Against this backdrop, Citigroup lowered its 12-month forecast for Bitcoin from $112,000 to $82,000, and for Ether from $3,175 to $2,240. The bank attributed the revision to weaker investor interest, outflows from ETFs, and a lack of rapid progress in U.S. crypto regulation. Citi also lowered its expectations for net inflows into Bitcoin ETFs from $10 billion to zero.

This week’s regulatory developments focused primarily on stablecoins. In the UK, the FCA eased its final requirements for stablecoin issuers, lowering the proposed capital reserve from 2% to 1% of the issuance volume. The final rules are set to bring the crypto-asset sector fully under FCA supervision starting in October 2027.

This is an important signal for the global market: jurisdictions are beginning to compete not only for crypto exchanges but also for tokenized payment infrastructure. Following the U.S.’s increased focus on dollar-pegged stablecoins, the UK is attempting to make its own regulations more proportionate so as not to lose companies that work with payment tokens.

Another trend of the week is the continued shift of Bitcoin miners toward AI and data centers. Reuters reported that the Hunt and Crow families—both American billionaires—along with Nasdaq-listed company Empery Digital, have signed an agreement for a $230 million industrial facility with a capacity of 150 MW and plan to convert it into a hyperscale data center. The parties also signed a non-binding letter of intent for a $1 billion lease with a cloud computing company.

Another telling example is Ionic Digital, which positions itself as a Bitcoin miner and AI infrastructure company, and has filed for a direct listing on Nasdaq. This confirms a structural shift in the sector: for some miners, the key asset is no longer so much hash rate as access to electricity, land, substations, and permits for data centers.

For miners, this diversification has been a response to the deteriorating economics of Bitcoin mining following the halving, high network difficulty, and weaker BTC prices. Reuters previously noted that crypto miners are increasingly using large energy facilities for AI computing, as mining profitability remains volatile and demand for AI data centers is growing rapidly.

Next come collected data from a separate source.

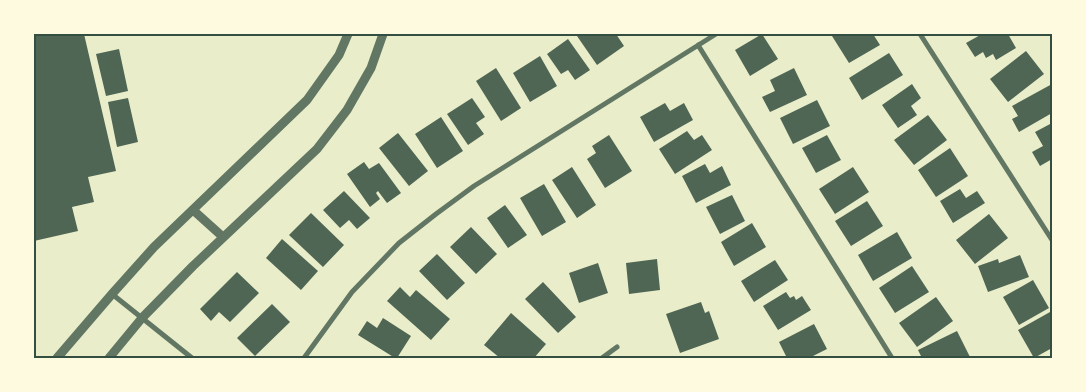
<svg xmlns="http://www.w3.org/2000/svg" width="1086" height="392" font-family="Helvetica,sans-serif">
<style>
.building{fill:#4f6655}
.lines{fill:none;stroke-linecap:round;stroke-linejoin:round}
.minor{stroke:#617663;stroke-width:5}
.tertiary{stroke:#617663;stroke-width:9}
.neatline{fill:none;stroke:#344e41;stroke-width:2}
</style>
<rect width="100%" height="100%" fill="#e9edc9"/>
<path class="building" d="M 34,34 L 84,34 L 116,171 L 88,177 L 94,202 L 72,207 L 78,231 L 34,241 Z
M 581,34 L 616,34 L 624,46 L 597,65 L 577,36 Z
M 762,34 L 778,59 L 750,76 L 735,50 Z
M 836,34 L 873,34 L 880,45 L 849,63 L 832,36 Z
M 982,34 L 1008,34 L 1016,48 L 996,60 L 993,54 L 986,58 L 983,52 L 975,57 L 966,43 Z
M 568,39 L 590,70 L 575,80 L 568,70 L 561,74 L 547,54 Z
M 119,49 L 128,91 L 106,96 L 96,54 Z
M 1026,51 L 1044,74 L 1008,102 L 990,79 Z
M 889,53 L 903,75 L 862,100 L 849,78 Z
M 540,56 L 557,86 L 530,102 L 513,73 Z
M 496,68 L 521,108 L 501,121 L 476,81 Z
M 794,68 L 807,95 L 770,112 L 762,97 L 775,91 L 770,80 Z
M 912,84 L 921,98 L 911,106 L 917,115 L 898,128 L 882,105 Z
M 1052,84 L 1052,113 L 1019,132 L 1012,119 L 1018,116 L 1012,106 Z
M 128,98 L 138,142 L 117,147 L 108,102 Z
M 472,98 L 485,117 L 476,123 L 484,134 L 468,145 L 447,114 Z
M 817,100 L 830,126 L 793,144 L 780,118 Z
M 665,103 L 670,111 L 684,103 L 693,120 L 654,142 L 640,117 Z
M 928,115 L 947,140 L 914,165 L 894,140 Z
M 441,117 L 463,151 L 437,168 L 415,134 Z
M 1052,123 L 1052,159 L 1040,166 L 1032,152 L 1043,146 L 1035,132 Z
M 687,131 L 694,140 L 702,135 L 712,150 L 675,174 L 659,149 Z
M 398,133 L 428,171 L 409,186 L 379,148 Z
M 609,135 L 632,171 L 605,188 L 587,159 L 596,153 L 592,146 Z
M 827,135 L 841,160 L 816,173 L 802,148 Z
M 950,148 L 968,176 L 936,197 L 918,170 Z
M 364,162 L 369,169 L 379,163 L 401,193 L 387,203 L 378,191 L 376,193 L 380,199 L 370,207 L 347,174 Z
M 705,164 L 710,173 L 722,166 L 731,185 L 696,203 L 682,176 Z
M 572,167 L 596,205 L 577,218 L 552,180 Z
M 853,167 L 869,192 L 835,214 L 819,189 Z
M 544,184 L 566,222 L 542,236 L 520,198 Z
M 960,189 L 966,198 L 977,191 L 985,203 L 953,223 L 940,201 Z
M 344,191 L 370,218 L 357,229 L 349,220 L 340,228 L 323,210 Z
M 732,195 L 745,221 L 720,234 L 706,207 Z
M 867,201 L 883,226 L 851,246 L 835,221 Z
M 505,205 L 527,235 L 508,248 L 487,218 Z
M 311,213 L 344,245 L 323,267 L 289,235 Z
M 989,214 L 1008,238 L 975,264 L 956,240 Z
M 752,223 L 766,247 L 734,266 L 721,242 Z
M 471,227 L 497,254 L 476,274 L 450,247 Z
M 897,232 L 912,258 L 873,281 L 858,255 Z
M 282,239 L 318,271 L 301,290 L 266,258 Z
M 437,254 L 465,283 L 447,300 L 419,271 Z
M 1020,255 L 1029,277 L 988,292 L 978,266 L 998,259 L 999,263 Z
M 657,259 L 660,290 L 629,294 L 626,263 Z
M 775,260 L 788,280 L 754,302 L 741,281 Z
M 598,263 L 608,293 L 579,303 L 569,273 Z
M 912,266 L 929,292 L 895,313 L 879,288 Z
M 237,272 L 259,293 L 230,322 L 219,312 L 211,321 L 200,309 Z
M 1033,280 L 1049,308 L 1019,325 L 1003,297 Z
M 543,282 L 576,317 L 558,333 L 525,299 Z
M 400,287 L 410,297 L 416,290 L 450,319 L 431,340 L 387,301 Z
M 786,292 L 790,298 L 794,296 L 796,300 L 802,296 L 811,310 L 778,330 L 763,306 Z
M 936,297 L 953,321 L 917,347 L 899,323 Z
M 701,302 L 705,313 L 709,311 L 719,339 L 680,353 L 666,314 Z
M 272,304 L 290,322 L 255,356 L 237,338 Z
M 1050,312 L 1052,316 L 1052,348 L 1034,358 L 1018,330 Z
M 511,313 L 546,344 L 534,358 L 500,358 L 484,345 Z
M 383,318 L 411,336 L 397,358 L 395,358 L 358,335 L 367,321 L 377,328 Z
M 814,324 L 827,349 L 809,358 L 787,358 L 779,342 Z
M 957,331 L 970,357 L 968,358 L 922,358 L 918,350 Z"/>
<g class="lines">
<path class="minor" d="M 920,34 L 1052,240
M 698,45 L 892,358
M 112,294 L 192,358
M 304,358 L 352,292 L 399,243 L 436,214 L 474,186 L 716,34
M 602,358 L 617,347"/>
<path class="tertiary" d="M 193,210 L 223,237
M 57,358 L 112,294 L 154,247 L 307,100 L 339,55 L 348,34
M 109,358 L 142,318 L 193,266 L 317,149 L 347,110 L 371,68 L 383,34"/>
</g>
<rect width="1086" height="392" fill="none" stroke="#fefae0" stroke-width="70"/>
<rect x="35" y="35" width="1016" height="322" class="neatline"/>
</svg>
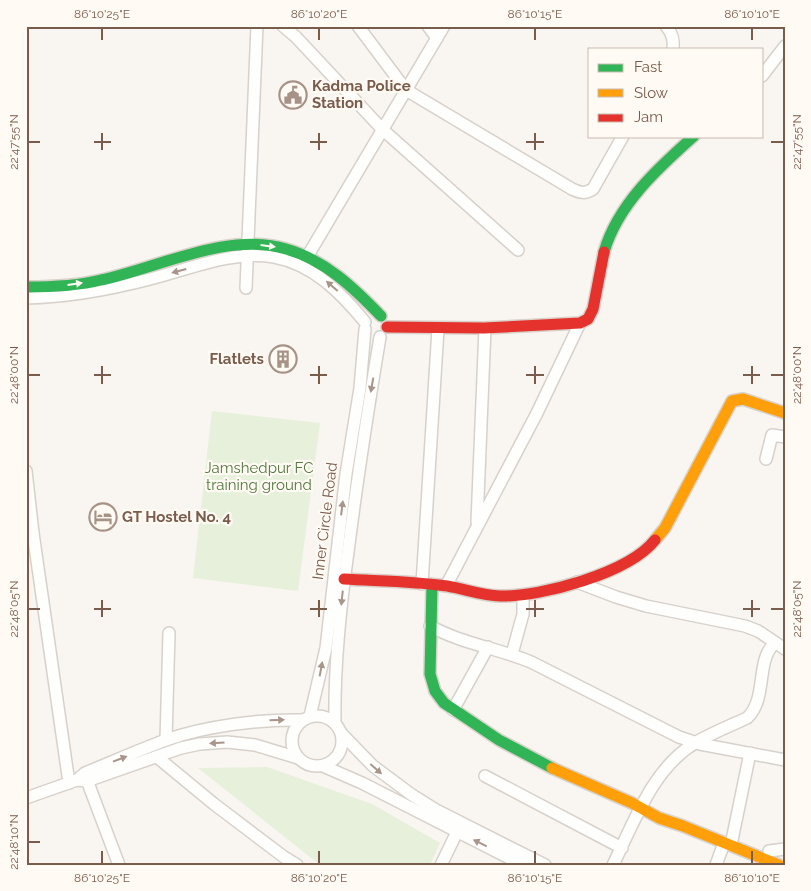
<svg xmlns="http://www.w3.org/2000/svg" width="811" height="891" font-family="Raleway,sans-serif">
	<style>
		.green { fill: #e7f0db }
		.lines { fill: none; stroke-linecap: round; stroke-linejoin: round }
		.street-casing { stroke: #d7d1cb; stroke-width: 14 }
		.fast-casing { stroke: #d9d2cb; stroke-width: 14 }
		.slow-casing { stroke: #d9d2cb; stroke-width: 14 }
		.jam-casing { stroke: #d9d2cb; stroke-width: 14 }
		.street { stroke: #fefefd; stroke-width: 11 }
		.fast { stroke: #30b455; stroke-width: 11 }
		.slow { stroke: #ff9f0a; stroke-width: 11 }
		.jam { stroke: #e5322d; stroke-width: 11 }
		.oneway { fill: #fffaf3 }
		.oneway2 { fill: #a8958b }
		.ticks { fill: none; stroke: #7a5c4d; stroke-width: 2 }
		.labels { text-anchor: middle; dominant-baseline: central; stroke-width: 4.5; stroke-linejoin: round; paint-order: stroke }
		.poi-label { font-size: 15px; font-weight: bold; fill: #7a5c4d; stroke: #fffaf3; text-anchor: start }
		.park-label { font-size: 15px; fill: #537a41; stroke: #fffaf3 }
		.street-label { font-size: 15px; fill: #7a5c4d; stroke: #fffaf3 }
		.neatline { fill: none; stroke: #7a5c4d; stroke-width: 2 }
		.ticks-label { font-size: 12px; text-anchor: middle; fill: #7a5c4d }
	</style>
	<rect width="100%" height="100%" fill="#f9f5f0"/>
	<g class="green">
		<polygon points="212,411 320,423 298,591 193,578"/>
		<polygon points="267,767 372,804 440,843 430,865 320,865 198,768"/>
	</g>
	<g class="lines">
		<g class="street-casing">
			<g id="street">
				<polyline points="283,26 296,37 382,129 518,250"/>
				<path d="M358,26L406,90L572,189C581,193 585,194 593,189L623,136"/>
				<polyline points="428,26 437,38"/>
				<path d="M666,26C672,33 674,39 673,49"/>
				<polyline points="762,76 785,46"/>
				<polyline points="307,257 444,26"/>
				<polyline points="246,288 257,26"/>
				<path d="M26,298C70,297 108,290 150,279C190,269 232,250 274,257C313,264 341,293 365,322"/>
				<polyline points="766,459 772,435 785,437"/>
				<polyline points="26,471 33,533"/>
				<polyline points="477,522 485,328"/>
				<polyline points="26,526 33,533 69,783"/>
				<polyline points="577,582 616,597 646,606 745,626 758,631 785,649"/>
				<polyline points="422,584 438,329"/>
				<polyline points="446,586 537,413 580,323"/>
				<path d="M430,626C463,644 497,648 531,662L679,737L700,744L785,760"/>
				<polyline points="512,654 523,614 523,595"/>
				<polyline points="453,710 488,647"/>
				<circle cx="317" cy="741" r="25"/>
				<polyline points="310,716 326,648 346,474 360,388 365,329"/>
				<path d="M335,723C334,665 340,609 348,552C357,480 368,409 380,337"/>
				<polyline points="342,734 373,766 412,795 436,810 545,865"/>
				<polyline points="166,740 169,633"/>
				<polyline points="157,757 214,804 284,857 297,865"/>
				<polyline points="323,766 362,783 523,865"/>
				<polyline points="85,775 119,865"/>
				<polyline points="485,776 622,848"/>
				<path d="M77,780L85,773C112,762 139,750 166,740C205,726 261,719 302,720"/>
				<polyline points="26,798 77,780 87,781 181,748 200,744 227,742 255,745 298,758"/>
				<polyline points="731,845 750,753"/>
				<polyline points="769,851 785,849"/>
				<polyline points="441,865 457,832"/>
				<path d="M613,865C634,822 653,768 695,743C711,733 730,726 747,718C768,699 755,660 775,643"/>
				<polyline points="716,865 724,843"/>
			</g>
		</g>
		<g class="fast-casing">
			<g id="fast">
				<path d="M604,252C618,204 658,168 694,136"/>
				<path d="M26,287C51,287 77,286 101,280C158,268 228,231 286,249C325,260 354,288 381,316"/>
				<polyline points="432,585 430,674 435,691 444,703 499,740 552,768"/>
			</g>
		</g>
		<g class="slow-casing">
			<g id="slow">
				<polyline points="655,540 665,528 732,401 743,399 785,413"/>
				<polyline points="552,768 632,803 659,818 683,826 779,865"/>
			</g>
		</g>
		<g class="jam-casing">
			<g id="jam">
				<polyline points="387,327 484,328 580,323 588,319 593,309 604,252"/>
				<path d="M344,579C378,581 413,581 447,586C465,589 483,596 500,596C541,597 629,573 655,540"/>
			</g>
		</g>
		<use href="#street" class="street"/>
		<use href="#fast" class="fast"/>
		<use href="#slow" class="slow"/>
		<use href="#jam" class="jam"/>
	</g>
	<defs><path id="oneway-solid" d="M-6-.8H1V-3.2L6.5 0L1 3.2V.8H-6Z" transform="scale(1.25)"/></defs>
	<g class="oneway">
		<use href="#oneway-solid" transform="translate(268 246) rotate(7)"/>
		<use href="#oneway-solid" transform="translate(75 284) rotate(-8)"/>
	</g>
	<g class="oneway2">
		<use href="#oneway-solid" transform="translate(179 271) rotate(165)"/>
		<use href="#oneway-solid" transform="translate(332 286) rotate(-139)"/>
		<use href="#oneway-solid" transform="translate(372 385) rotate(100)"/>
		<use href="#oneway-solid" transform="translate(342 508) rotate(-83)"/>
		<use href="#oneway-solid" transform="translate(342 598) rotate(96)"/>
		<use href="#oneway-solid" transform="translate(321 669) rotate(-79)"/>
		<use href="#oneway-solid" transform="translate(277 720) rotate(-2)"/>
		<use href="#oneway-solid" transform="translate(217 743) rotate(176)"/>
		<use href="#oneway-solid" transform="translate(120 759) rotate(-21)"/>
		<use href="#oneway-solid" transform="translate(376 769) rotate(41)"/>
		<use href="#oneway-solid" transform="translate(480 843) rotate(-154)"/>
	</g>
	<path class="ticks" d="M102,28V40M319,28V40M535,28V40M752,28V40M102,133V150M319,133V150M535,133V150M28,142H40M94,142H111M310,142H327M526,142H544M771,142H784M102,366V384M319,366V384M535,366V384M752,366V384M28,375H40M94,375H111M310,375H327M526,375H544M743,375H760M771,375H784M102,600V617M319,600V617M535,600V617M752,600V617M28,609H40M94,609H111M310,609H327M526,609H544M743,609H760M771,609H784M28,842H40M102,851V864M319,851V864M535,851V864M752,851V864"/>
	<defs>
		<g id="civic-ring" transform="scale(1.4375)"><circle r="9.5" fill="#fffaf3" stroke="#a69286" stroke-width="1.5"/><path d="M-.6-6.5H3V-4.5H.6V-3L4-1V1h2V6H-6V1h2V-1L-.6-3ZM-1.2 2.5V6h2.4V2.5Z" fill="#a69286"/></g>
		<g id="building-ring" transform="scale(1.4375)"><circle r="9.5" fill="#fffaf3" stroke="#a69286" stroke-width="1.5"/><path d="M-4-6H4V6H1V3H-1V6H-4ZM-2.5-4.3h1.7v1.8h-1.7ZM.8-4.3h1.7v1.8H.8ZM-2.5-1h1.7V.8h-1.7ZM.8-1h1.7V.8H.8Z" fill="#a69286"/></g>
		<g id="hotel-ring" transform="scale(1.4375)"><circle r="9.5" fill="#fffaf3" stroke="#a69286" stroke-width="1.5"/><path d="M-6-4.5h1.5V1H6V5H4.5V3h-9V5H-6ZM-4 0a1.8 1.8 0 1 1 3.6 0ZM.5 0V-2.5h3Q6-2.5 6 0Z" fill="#a69286"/></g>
	</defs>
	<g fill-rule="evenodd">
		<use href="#civic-ring" x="293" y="95"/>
		<use href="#building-ring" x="283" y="359"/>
		<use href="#hotel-ring" x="103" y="517"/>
	</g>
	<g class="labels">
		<g class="poi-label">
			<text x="312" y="86">Kadma Police<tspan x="312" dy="17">Station</tspan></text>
			<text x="264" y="359" text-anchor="end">Flatlets</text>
			<text x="122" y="517">GT Hostel No. 4</text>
		</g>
		<g class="park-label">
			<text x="259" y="468">Jamshedpur FC<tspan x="259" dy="17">training ground</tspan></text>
		</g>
		<g class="street-label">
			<text transform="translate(325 521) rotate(-83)">Inner Circle Road</text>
		</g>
	</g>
	<rect width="811" height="891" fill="none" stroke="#fffaf3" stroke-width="55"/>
	<rect x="588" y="48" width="175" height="90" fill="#fffaf3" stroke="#cabbb1"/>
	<rect x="598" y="64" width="25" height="8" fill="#30b455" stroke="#cabbb1"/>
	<text x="634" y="72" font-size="15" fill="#7a5c4d">Fast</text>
	<rect x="598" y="89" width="25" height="8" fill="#ff9f0a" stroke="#cabbb1"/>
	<text x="634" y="98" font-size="15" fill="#7a5c4d">Slow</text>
	<rect x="598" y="114" width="25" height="8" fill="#e5322d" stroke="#cabbb1"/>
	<text x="634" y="122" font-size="15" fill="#7a5c4d">Jam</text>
	<rect x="28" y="28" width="756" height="836" class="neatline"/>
	<g class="ticks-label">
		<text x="102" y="18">86°10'25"E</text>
		<text x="319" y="18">86°10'20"E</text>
		<text x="535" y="18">86°10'15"E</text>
		<text x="752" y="18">86°10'10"E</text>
		<text transform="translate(797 142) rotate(-90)" y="4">22°47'55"N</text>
		<text transform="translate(14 142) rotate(-90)" y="4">22°47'55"N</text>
		<text transform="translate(797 375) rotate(-90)" y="4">22°48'00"N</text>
		<text transform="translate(14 375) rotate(-90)" y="4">22°48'00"N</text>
		<text transform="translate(797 609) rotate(-90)" y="4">22°48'05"N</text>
		<text transform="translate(14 609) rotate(-90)" y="4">22°48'05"N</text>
		<text transform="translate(14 842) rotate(-90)" y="4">22°48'10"N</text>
		<text x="102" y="882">86°10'25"E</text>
		<text x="319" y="882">86°10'20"E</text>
		<text x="535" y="882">86°10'15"E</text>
		<text x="752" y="882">86°10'10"E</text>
	</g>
</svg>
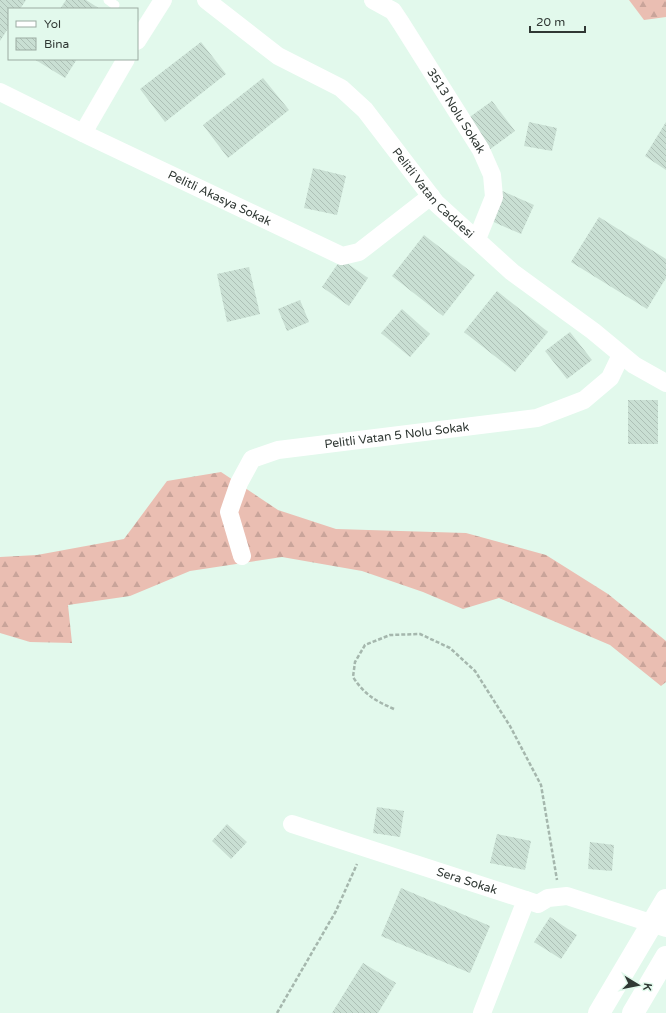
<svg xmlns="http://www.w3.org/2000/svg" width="666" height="1013" viewBox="0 0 666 1013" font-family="'Varela Round',sans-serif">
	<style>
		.forest { fill: url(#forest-firs) }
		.building { fill: url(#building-back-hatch) }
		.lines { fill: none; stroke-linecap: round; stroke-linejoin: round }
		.path { stroke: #a5b7ad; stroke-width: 2.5; stroke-dasharray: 4 2; stroke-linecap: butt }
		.service { stroke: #fff; stroke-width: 9 }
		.minor { stroke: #fff; stroke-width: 18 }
		.secondary { stroke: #fff; stroke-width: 22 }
		.labels { text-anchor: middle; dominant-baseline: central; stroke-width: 4; stroke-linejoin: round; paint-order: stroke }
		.street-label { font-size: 12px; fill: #303834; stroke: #e2f9ec }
	</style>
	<defs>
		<pattern id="forest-firs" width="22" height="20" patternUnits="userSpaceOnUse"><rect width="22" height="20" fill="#eabeb2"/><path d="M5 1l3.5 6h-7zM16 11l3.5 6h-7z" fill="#c9a49a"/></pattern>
		<pattern id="building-back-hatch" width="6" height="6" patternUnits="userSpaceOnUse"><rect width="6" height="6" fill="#c9dfd3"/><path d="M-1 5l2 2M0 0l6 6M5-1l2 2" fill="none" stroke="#adc0b6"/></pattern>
	</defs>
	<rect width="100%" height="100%" fill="#e2f9ec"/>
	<path class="forest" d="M 629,0 L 666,0 L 666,17 L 644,20 Z
		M 221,472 L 278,510 L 336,529 L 466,533 L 546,555 L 608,594 L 666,641 L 666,682 L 661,686 L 610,645 L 499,598 L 463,609 L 423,592 L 362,571 L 282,557 L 190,571 L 130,596 L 68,605 L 72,643 L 30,642 L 0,633 L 0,557 L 37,555 L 124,539 L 167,481 Z"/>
	<path class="building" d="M 0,0 L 26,0 L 20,9 L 9,9 L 9,27 L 0,41 Z
		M 66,0 L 86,0 L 100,9 L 60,9 Z
		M 201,42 L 226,74 L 165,122 L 140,89 Z
		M 34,59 L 77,59 L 65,78 Z
		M 263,78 L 289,110 L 228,158 L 203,125 Z
		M 492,101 L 515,131 L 489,150 L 467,119 Z
		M 529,122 L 557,128 L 552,151 L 524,146 Z
		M 666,122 L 666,170 L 645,156 Z
		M 313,168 L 346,176 L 337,215 L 304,208 Z
		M 500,190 L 534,205 L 521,234 L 487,219 Z
		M 599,217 L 666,259 L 666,278 L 647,309 L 571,262 Z
		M 424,235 L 475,275 L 443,316 L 392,276 Z
		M 341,259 L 368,278 L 349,306 L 322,287 Z
		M 249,267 L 260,314 L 227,322 L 217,274 Z
		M 497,291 L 548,332 L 515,372 L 464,332 Z
		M 300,300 L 309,322 L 287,331 L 278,309 Z
		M 402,309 L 430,334 L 410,357 L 381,333 Z
		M 570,332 L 592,360 L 567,379 L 545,351 Z
		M 628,400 L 658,400 L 658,444 L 628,444 Z
		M 377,807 L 404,811 L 400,837 L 373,833 Z
		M 227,824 L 247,842 L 231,859 L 212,841 Z
		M 497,834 L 531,841 L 525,870 L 490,863 Z
		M 590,842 L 614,845 L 612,871 L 588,869 Z
		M 401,888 L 490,926 L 470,973 L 381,936 Z
		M 550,917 L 577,935 L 561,959 L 534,942 Z
		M 363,963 L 396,983 L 378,1013 L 332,1013 Z"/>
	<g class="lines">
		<path class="path" d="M 394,709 C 374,700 365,695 353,677 L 355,662 L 365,645 L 390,635 L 420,634 L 450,648 L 475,671 L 510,726 L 541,785 L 557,880
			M 277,1013 L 336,911 L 357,864"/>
		<path class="service" d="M 108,0 L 115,5"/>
		<g class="minor">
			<path id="s1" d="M 206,0 L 278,56 L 341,88 L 365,110 L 436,203 L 512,272 L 593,331 L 634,365 L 666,383"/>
			<path id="s2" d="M 373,0 L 393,11 L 401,23 L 481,150 L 492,175 L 494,197 L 477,239"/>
			<path d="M 137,41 L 163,0"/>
			<path id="s3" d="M 0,92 L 91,137 L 342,256 L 359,252 L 431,196"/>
			<path d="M 83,133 L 126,59"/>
			<path id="s4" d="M 242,556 L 229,512 L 239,483 L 252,459 L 278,450 L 537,418 L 584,400 L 610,378 L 621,355"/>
			<path id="s5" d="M 292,824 L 526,900 L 482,1013"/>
			<path d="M 526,900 L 538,904 L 548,898 L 567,896 L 666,928"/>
		</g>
		<path class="secondary" d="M 599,1013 L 666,900
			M 633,1013 L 666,957"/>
	</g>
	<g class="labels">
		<g class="street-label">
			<text stroke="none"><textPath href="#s2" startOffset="141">3513 Nolu Sokak</textPath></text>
			<text stroke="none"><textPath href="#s1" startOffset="302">Pelitli Vatan Caddesi</textPath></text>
			<text stroke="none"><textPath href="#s3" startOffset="244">Pelitli Akasya Sokak</textPath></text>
			<text stroke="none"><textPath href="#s4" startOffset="251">Pelitli Vatan 5 Nolu Sokak</textPath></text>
			<text stroke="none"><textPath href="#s5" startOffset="184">Sera Sokak</textPath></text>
		</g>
	</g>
	<rect x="8" y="8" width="130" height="52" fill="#e2f9ec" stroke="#9baca2"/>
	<rect x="16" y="21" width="20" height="6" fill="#ffffff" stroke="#9baca2"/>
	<text x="44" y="28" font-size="12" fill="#303834">Yol</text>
	<rect x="16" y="38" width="20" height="12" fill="url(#building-back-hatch)" stroke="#9baca2"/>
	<text x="44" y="48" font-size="12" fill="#303834">Bina</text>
	<g transform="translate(638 985) rotate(100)" stroke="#e2f9ec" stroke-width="3" paint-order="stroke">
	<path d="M0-3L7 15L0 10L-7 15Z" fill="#303834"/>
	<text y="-6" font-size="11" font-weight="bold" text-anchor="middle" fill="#303834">K</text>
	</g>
	<path d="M530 26v6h55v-6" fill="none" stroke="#303834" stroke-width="2"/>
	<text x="536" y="26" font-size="12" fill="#303834" stroke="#e2f9ec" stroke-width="3" paint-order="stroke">20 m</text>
</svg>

The week also saw a shift in investor sentiment. After a strong first half of the year for AI-related stocks, part of the market began looking for an opportunity to rotate back into Bitcoin following a deep correction. CoinDesk noted that a loss of momentum in the memory and semiconductor stock segments could raise the question of capital flowing back into BTC; however, traders are not yet showing full confidence in the sustainability of the rebound.

In practical terms, the market situation looks like this: Bitcoin has recovered above $60,000 but has not received sufficiently strong institutional validation via ETFs. Ethereum remains under pressure from weaker network activity and lower forecasts, while stablecoins and AI data centers are becoming the most dynamic segments of crypto infrastructure.

In the coming weeks, key market drivers will remain the dynamics of inflows and outflows in spot ETFs, macroeconomic expectations regarding U.S. interest rates, regulatory signals regarding stablecoins, and Bitcoin’s ability to consolidate above $60,000. If ETF outflows continue, the market may revert to a defensive scenario. If institutional demand stabilizes, July could be a month of technical recovery following a weak June.